* [EXERCISE OBJECTIVE]:
Copy out all the entries shown below, exactly as they appear.

────────────────

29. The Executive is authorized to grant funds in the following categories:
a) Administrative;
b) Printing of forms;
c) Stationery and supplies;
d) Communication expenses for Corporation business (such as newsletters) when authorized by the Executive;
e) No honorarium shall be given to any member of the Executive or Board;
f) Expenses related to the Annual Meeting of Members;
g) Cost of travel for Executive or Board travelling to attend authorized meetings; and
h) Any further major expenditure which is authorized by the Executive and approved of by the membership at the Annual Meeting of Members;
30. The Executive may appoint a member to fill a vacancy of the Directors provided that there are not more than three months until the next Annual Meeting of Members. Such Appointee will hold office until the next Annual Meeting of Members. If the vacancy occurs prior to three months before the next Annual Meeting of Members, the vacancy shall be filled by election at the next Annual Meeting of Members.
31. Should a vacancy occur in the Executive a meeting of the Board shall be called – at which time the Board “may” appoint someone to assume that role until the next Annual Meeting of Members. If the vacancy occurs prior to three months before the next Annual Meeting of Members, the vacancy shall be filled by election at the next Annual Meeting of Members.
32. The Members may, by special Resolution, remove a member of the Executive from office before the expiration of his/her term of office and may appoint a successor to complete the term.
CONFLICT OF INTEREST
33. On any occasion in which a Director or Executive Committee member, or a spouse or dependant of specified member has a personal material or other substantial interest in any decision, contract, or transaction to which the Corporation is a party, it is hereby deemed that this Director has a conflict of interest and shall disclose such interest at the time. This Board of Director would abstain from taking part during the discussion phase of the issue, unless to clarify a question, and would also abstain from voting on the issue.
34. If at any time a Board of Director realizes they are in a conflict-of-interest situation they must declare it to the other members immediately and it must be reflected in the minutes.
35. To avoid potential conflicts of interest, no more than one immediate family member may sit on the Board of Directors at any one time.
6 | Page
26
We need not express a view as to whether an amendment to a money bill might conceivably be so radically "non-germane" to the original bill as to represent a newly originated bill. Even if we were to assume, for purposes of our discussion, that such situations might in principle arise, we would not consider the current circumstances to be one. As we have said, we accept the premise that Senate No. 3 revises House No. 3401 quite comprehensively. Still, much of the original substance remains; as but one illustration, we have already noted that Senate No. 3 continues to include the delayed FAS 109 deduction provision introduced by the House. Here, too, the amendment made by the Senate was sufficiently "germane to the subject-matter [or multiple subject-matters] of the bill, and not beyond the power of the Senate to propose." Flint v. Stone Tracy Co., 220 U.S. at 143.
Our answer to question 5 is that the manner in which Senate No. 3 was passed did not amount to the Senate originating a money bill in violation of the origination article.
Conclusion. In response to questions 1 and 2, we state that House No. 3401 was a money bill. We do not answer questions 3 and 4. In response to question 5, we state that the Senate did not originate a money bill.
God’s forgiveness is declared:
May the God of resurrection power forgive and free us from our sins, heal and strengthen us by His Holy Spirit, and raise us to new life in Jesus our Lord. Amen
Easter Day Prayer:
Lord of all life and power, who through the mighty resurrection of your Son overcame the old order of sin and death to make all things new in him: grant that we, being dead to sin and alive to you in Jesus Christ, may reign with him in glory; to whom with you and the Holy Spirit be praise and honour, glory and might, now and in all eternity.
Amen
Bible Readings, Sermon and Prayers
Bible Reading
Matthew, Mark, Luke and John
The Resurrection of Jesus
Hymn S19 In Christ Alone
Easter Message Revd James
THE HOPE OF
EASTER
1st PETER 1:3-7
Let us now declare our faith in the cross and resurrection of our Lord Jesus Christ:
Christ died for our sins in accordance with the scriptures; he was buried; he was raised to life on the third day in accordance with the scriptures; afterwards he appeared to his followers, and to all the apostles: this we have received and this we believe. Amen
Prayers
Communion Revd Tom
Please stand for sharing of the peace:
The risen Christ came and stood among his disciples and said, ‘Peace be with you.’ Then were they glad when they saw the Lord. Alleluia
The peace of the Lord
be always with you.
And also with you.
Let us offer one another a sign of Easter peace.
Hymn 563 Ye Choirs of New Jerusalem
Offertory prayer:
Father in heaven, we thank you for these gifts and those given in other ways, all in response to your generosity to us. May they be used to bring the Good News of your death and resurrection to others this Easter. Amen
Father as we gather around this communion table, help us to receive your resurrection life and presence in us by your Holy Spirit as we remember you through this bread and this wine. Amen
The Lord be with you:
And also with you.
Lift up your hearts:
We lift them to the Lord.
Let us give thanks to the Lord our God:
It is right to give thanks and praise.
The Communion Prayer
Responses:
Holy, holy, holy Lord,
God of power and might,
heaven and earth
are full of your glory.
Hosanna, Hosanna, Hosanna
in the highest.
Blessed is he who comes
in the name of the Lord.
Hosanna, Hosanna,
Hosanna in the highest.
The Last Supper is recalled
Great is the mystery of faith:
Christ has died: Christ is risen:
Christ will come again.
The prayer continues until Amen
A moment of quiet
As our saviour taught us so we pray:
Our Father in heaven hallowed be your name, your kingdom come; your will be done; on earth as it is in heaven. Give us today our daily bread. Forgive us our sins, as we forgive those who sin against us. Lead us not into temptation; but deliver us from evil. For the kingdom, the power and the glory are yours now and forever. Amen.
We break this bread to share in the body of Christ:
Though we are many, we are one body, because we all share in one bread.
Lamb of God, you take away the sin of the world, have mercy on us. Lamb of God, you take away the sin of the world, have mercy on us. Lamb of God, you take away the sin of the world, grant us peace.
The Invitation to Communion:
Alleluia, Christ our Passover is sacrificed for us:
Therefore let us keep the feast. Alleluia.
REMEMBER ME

────────────────

* [ANSWER AREA]:
29. The Executive is authorized to grant funds in the following categories:
a) Administrative;
b) Printing of forms;
c) Stationery and supplies;
d) Communication expenses for Corporation business (such as newsletters) when authorized by the Executive;
e) No honorarium shall be given to any member of the Executive or Board;
f) Expenses related to the Annual Meeting of Members;
g) Cost of travel for Executive or Board travelling to attend authorized meetings; and
h) Any further major expenditure which is authorized by the Executive and approved of by the membership at the Annual Meeting of Members;
30. The Executive may appoint a member to fill a vacancy of the Directors provided that there are not more than three months until the next Annual Meeting of Members. Such Appointee will hold office until the next Annual Meeting of Members. If the vacancy occurs prior to three months before the next Annual Meeting of Members, the vacancy shall be filled by election at the next Annual Meeting of Members.
31. Should a vacancy occur in the Executive a meeting of the Board shall be called – at which time the Board “may” appoint someone to assume that role until the next Annual Meeting of Members. If the vacancy occurs prior to three months before the next Annual Meeting of Members, the vacancy shall be filled by election at the next Annual Meeting of Members.
32. The Members may, by special Resolution, remove a member of the Executive from office before the expiration of his/her term of office and may appoint a successor to complete the term.
CONFLICT OF INTEREST
33. On any occasion in which a Director or Executive Committee member, or a spouse or dependant of specified member has a personal material or other substantial interest in any decision, contract, or transaction to which the Corporation is a party, it is hereby deemed that this Director has a conflict of interest and shall disclose such interest at the time. This Board of Director would abstain from taking part during the discussion phase of the issue, unless to clarify a question, and would also abstain from voting on the issue.
34. If at any time a Board of Director realizes they are in a conflict-of-interest situation they must declare it to the other members immediately and it must be reflected in the minutes.
35. To avoid potential conflicts of interest, no more than one immediate family member may sit on the Board of Directors at any one time.
6 | Page
26
We need not express a view as to whether an amendment to a money bill might conceivably be so radically "non-germane" to the original bill as to represent a newly originated bill. Even if we were to assume, for purposes of our discussion, that such situations might in principle arise, we would not consider the current circumstances to be one. As we have said, we accept the premise that Senate No. 3 revises House No. 3401 quite comprehensively. Still, much of the original substance remains; as but one illustration, we have already noted that Senate No. 3 continues to include the delayed FAS 109 deduction provision introduced by the House. Here, too, the amendment made by the Senate was sufficiently "germane to the subject-matter [or multiple subject-matters] of the bill, and not beyond the power of the Senate to propose." Flint v. Stone Tracy Co., 220 U.S. at 143.
Our answer to question 5 is that the manner in which Senate No. 3 was passed did not amount to the Senate originating a money bill in violation of the origination article.
Conclusion. In response to questions 1 and 2, we state that House No. 3401 was a money bill. We do not answer questions 3 and 4. In response to question 5, we state that the Senate did not originate a money bill.
God’s forgiveness is declared:
May the God of resurrection power forgive and free us from our sins, heal and strengthen us by His Holy Spirit, and raise us to new life in Jesus our Lord. Amen
Easter Day Prayer:
Lord of all life and power, who through the mighty resurrection of your Son overcame the old order of sin and death to make all things new in him: grant that we, being dead to sin and alive to you in Jesus Christ, may reign with him in glory; to whom with you and the Holy Spirit be praise and honour, glory and might, now and in all eternity.
Amen
Bible Readings, Sermon and Prayers
Bible Reading
Matthew, Mark, Luke and John
The Resurrection of Jesus
Hymn S19 In Christ Alone
Easter Message Revd James
THE HOPE OF
EASTER
1st PETER 1:3-7
Let us now declare our faith in the cross and resurrection of our Lord Jesus Christ:
Christ died for our sins in accordance with the scriptures; he was buried; he was raised to life on the third day in accordance with the scriptures; afterwards he appeared to his followers, and to all the apostles: this we have received and this we believe. Amen
Prayers
Communion Revd Tom
Please stand for sharing of the peace:
The risen Christ came and stood among his disciples and said, ‘Peace be with you.’ Then were they glad when they saw the Lord. Alleluia
The peace of the Lord
be always with you.
And also with you.
Let us offer one another a sign of Easter peace.
Hymn 563 Ye Choirs of New Jerusalem
Offertory prayer:
Father in heaven, we thank you for these gifts and those given in other ways, all in response to your generosity to us. May they be used to bring the Good News of your death and resurrection to others this Easter. Amen
Father as we gather around this communion table, help us to receive your resurrection life and presence in us by your Holy Spirit as we remember you through this bread and this wine. Amen
The Lord be with you:
And also with you.
Lift up your hearts:
We lift them to the Lord.
Let us give thanks to the Lord our God:
It is right to give thanks and praise.
The Communion Prayer
Responses:
Holy, holy, holy Lord,
God of power and might,
heaven and earth
are full of your glory.
Hosanna, Hosanna, Hosanna
in the highest.
Blessed is he who comes
in the name of the Lord.
Hosanna, Hosanna,
Hosanna in the highest.
The Last Supper is recalled
Great is the mystery of faith:
Christ has died: Christ is risen:
Christ will come again.
The prayer continues until Amen
A moment of quiet
As our saviour taught us so we pray:
Our Father in heaven hallowed be your name, your kingdom come; your will be done; on earth as it is in heaven. Give us today our daily bread. Forgive us our sins, as we forgive those who sin against us. Lead us not into temptation; but deliver us from evil. For the kingdom, the power and the glory are yours now and forever. Amen.
We break this bread to share in the body of Christ:
Though we are many, we are one body, because we all share in one bread.
Lamb of God, you take away the sin of the world, have mercy on us. Lamb of God, you take away the sin of the world, have mercy on us. Lamb of God, you take away the sin of the world, grant us peace.
The Invitation to Communion:
Alleluia, Christ our Passover is sacrificed for us:
Therefore let us keep the feast. Alleluia.
REMEMBER ME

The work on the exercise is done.